Network of Brokers Revisited

Are ActiveMQ Network of Brokers a reliable choice? As mentioned on the performance improvements post, network of brokers is a way to horizontally scale ActiveMQ. Is it a reliable choice, though? Looks increasingly unlikely based on our experience.

We switched to a KahaDB backed network of brokers configuration when our MS SQL Server backed master/slave configuration couldn't handle some heavy load. We didn't have shared filesystems (like NAS devices) so network of brokers was the only other failover option.

Our network connector is simple. One broker establishes a duplex connection to the other broker - only one broker has the connector.

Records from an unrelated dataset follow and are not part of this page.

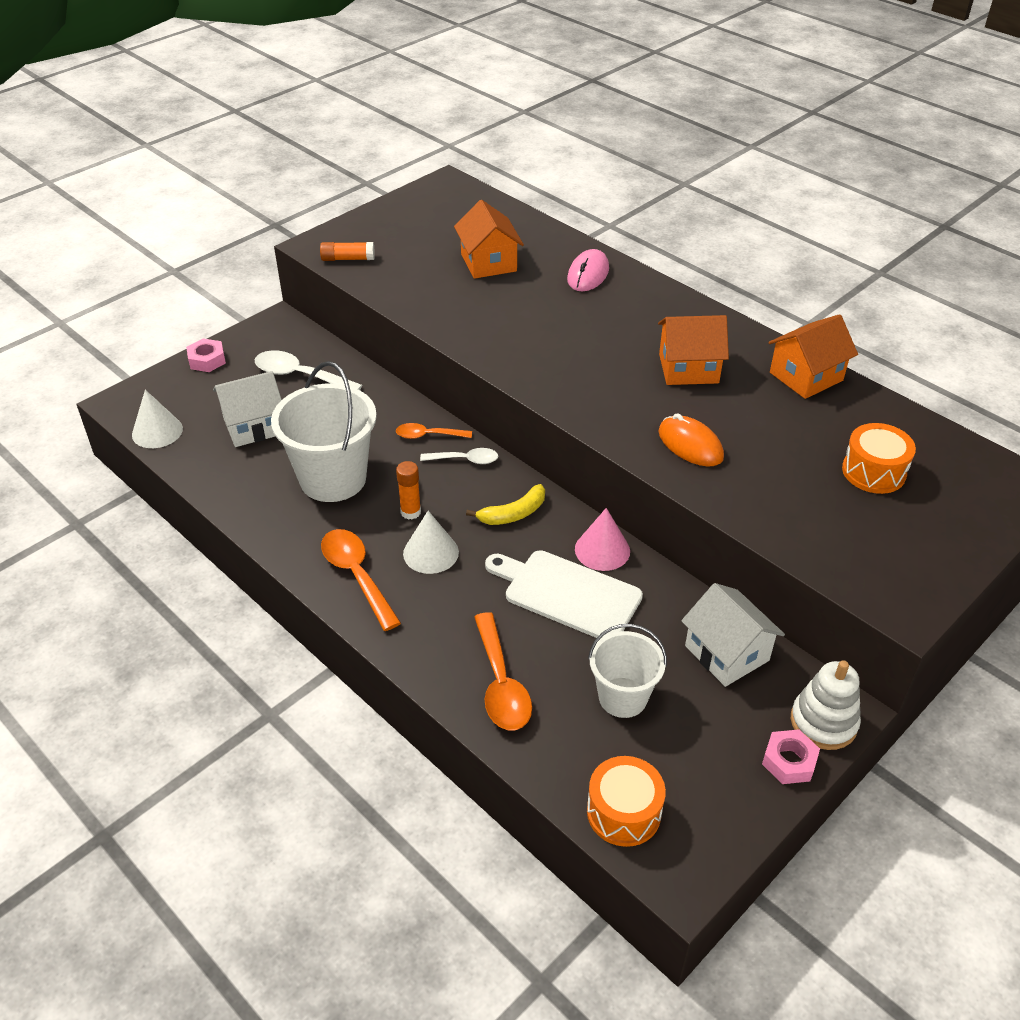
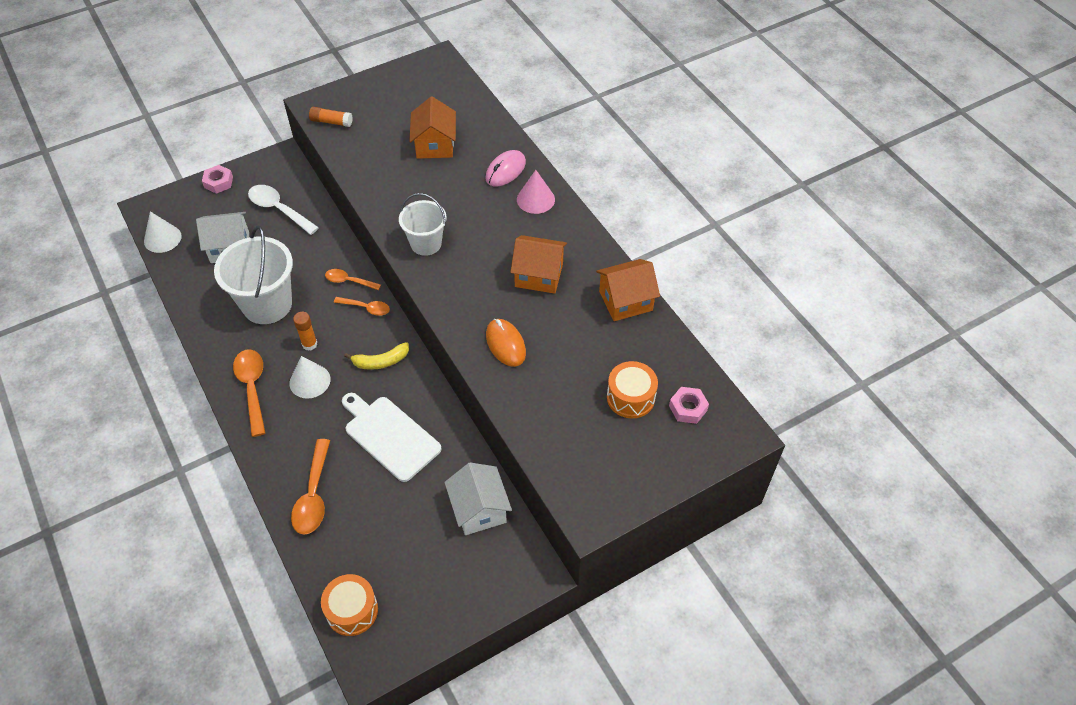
camera: 15 degrees right, 10 degrees up
white spoon [420,448,498,464] -> orange spoon [334,297,390,316]
pink cone [575,508,630,571] -> pink cone moved to [517,170,555,214]
white bucket [588,624,667,718] -> white bucket moved to [399,193,447,256]
pink nut [762,729,820,784] -> pink nut moved to [669,387,709,424]
white stacking toy [791,660,861,750] -> none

Initially, the network of brokers ran well and was/is faster than before only suffering from an issue about once every three months. As the number of our queues grew (rapid development), the network of brokers became increasingly troublesome. It became clear that one broker (the receiver of the network connector) was so burdened by thread load from both the queues and the network connector (ActiveMQ, not the tcp/ip network connection) that it was doing nothing except being a burden on the other broker. We used a number of the vertical scaling features mentioned in the performance post here to bring that thread load under control and get both brokers back into operation.

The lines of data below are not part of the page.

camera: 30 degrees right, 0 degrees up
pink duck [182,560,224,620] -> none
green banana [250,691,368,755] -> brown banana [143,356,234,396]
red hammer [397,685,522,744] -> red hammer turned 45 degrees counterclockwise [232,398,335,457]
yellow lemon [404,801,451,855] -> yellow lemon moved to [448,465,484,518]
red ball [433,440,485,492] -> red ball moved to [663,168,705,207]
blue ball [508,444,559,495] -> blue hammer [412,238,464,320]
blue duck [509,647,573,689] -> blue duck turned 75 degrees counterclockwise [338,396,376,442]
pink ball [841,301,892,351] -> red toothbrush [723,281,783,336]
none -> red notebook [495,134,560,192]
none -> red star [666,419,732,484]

The new configuration was running well until someone dumped 500k+ messages onto a couple of queues in a short amount of time. Even with the new configuration, the network connector had broken under this load. We'd seen this happen in a few of our heavy, repeated load tests, but thought it might be an artifact of the way we were running the tests. Sadly, it doesn't look like it was an artifact.

We now feel that under heavy load the network of brokers will lose connections on certain queues and the two brokers will work in a split brain setup - often with messages producers on one broker and consumers on the other. The fix is to restart a broker which resets the network connection and invokes failover behavior (consumers and producers on one broker). Expect some delay (up to a few minutes) in restarting if this happens during heavy load or rather with loads of db files as ActiveMQ/KahaDB has to read loads of file data.

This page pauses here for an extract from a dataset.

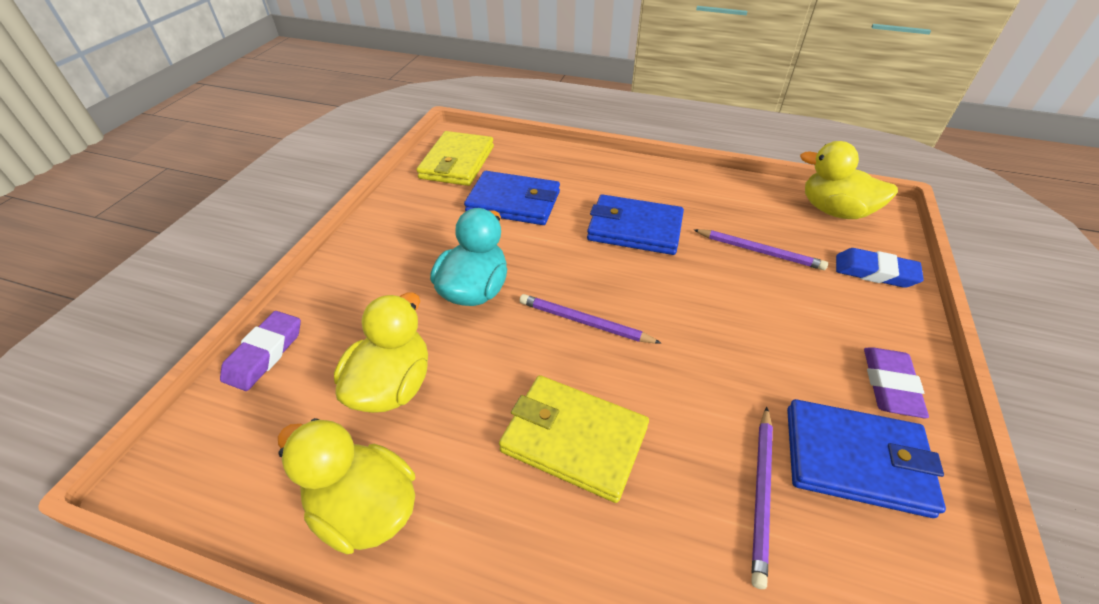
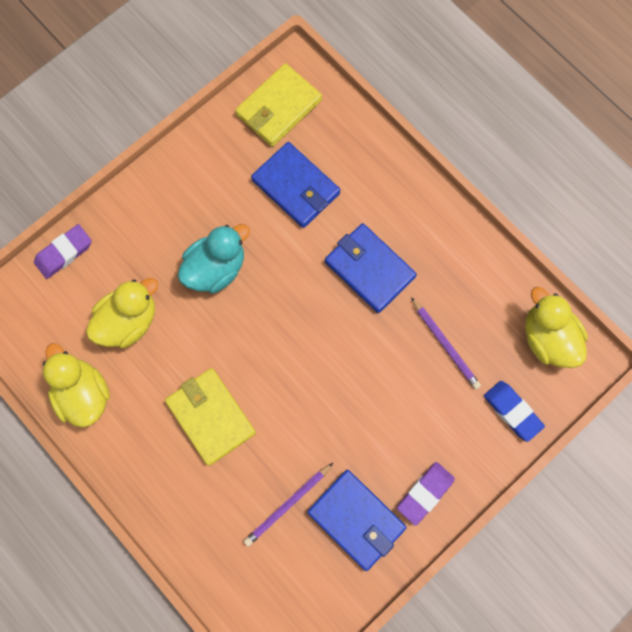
camera: 30 degrees right, 30 degrees up
purple pencil [520,294,662,344] -> none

The network of brokers was our configuration to handle failover and heavy load, but if it is unreliable during very heavy load, then it's not right for us.

What's the next step?  The next step is to configure a shared filesystem (using NFS v4) and try an active/passive configuration with shared KahaDB data store.

Sunday, July 15, 2012

KahaDB log files not clearing ActiveMQ

After we upgraded to ActiveMQ5.6.0 and changed a number of configuration options listed in the vertical scaling post, things were moving brilliantly (see the post on testing the new configuration as well).

However, after a couple of weeks, disk space on one of the brokers continued to grow. Looking at the data/kahadb directory, we saw that the log files back to log1 still existed.  This sounded like a frequent problem with ActiveMQ where it doesn't clear its log files after use (users seem to log this issue every other release).  Only the broker that received the duplex network connection was suffering; the broker that established that network connection was fine.  It seemed like a problem with the consuming of messages being acknowledged.

We turned on logging as detailed here: (see: http://activemq.apache.org/why-do-kahadb-log-files-remain-after-cleanup.html)
log4j.appender.kahadb=org.apache.log4j.RollingFileAppender 
log4j.appender.kahadb.file=${activemq.base}/data/kahadb.log 
log4j.appender.kahadb.maxFileSize=1024KB 
log4j.appender.kahadb.maxBackupIndex=5 
log4j.appender.kahadb.append=true 
log4j.appender.kahadb.layout=org.apache.log4j.PatternLayout 
log4j.appender.kahadb.layout.ConversionPattern=%d [%-15.15t] %-5p 
%-30.30c{1} - %m%n 
log4j.logger.org.apache.activemq.store.kahadb.MessageDatabase=TRACE, kahadb
and used jconsole's access to the reload log4j method on the broker mbean to reload the logging file.

This showed that the broker didn't find any log to be cleared - the first attempt to find a free log produced no candidates and the clearing failed.  This didn't really add much information except that there was a fundamental problem.  We asked a question on the ActiveMQ forums which was a useless as our previous questions.  This left us with two obvious options:
1) restart the troublesome broker
2) clear any needed messages from the broker, shut it down, clear off the KahaDB files and start fresh.

We started with 1, but after the broker started taking a while to load the many, many GBs of old logs, we grew concerned about message replay due to unacknowledged message consumption. So, we shut down (had already saved any pending messages), cleared off KahaDB and then started the broker again.

After several hours, the troubled broker looked healthy again and was clearing off early log files.  Issue closed for now!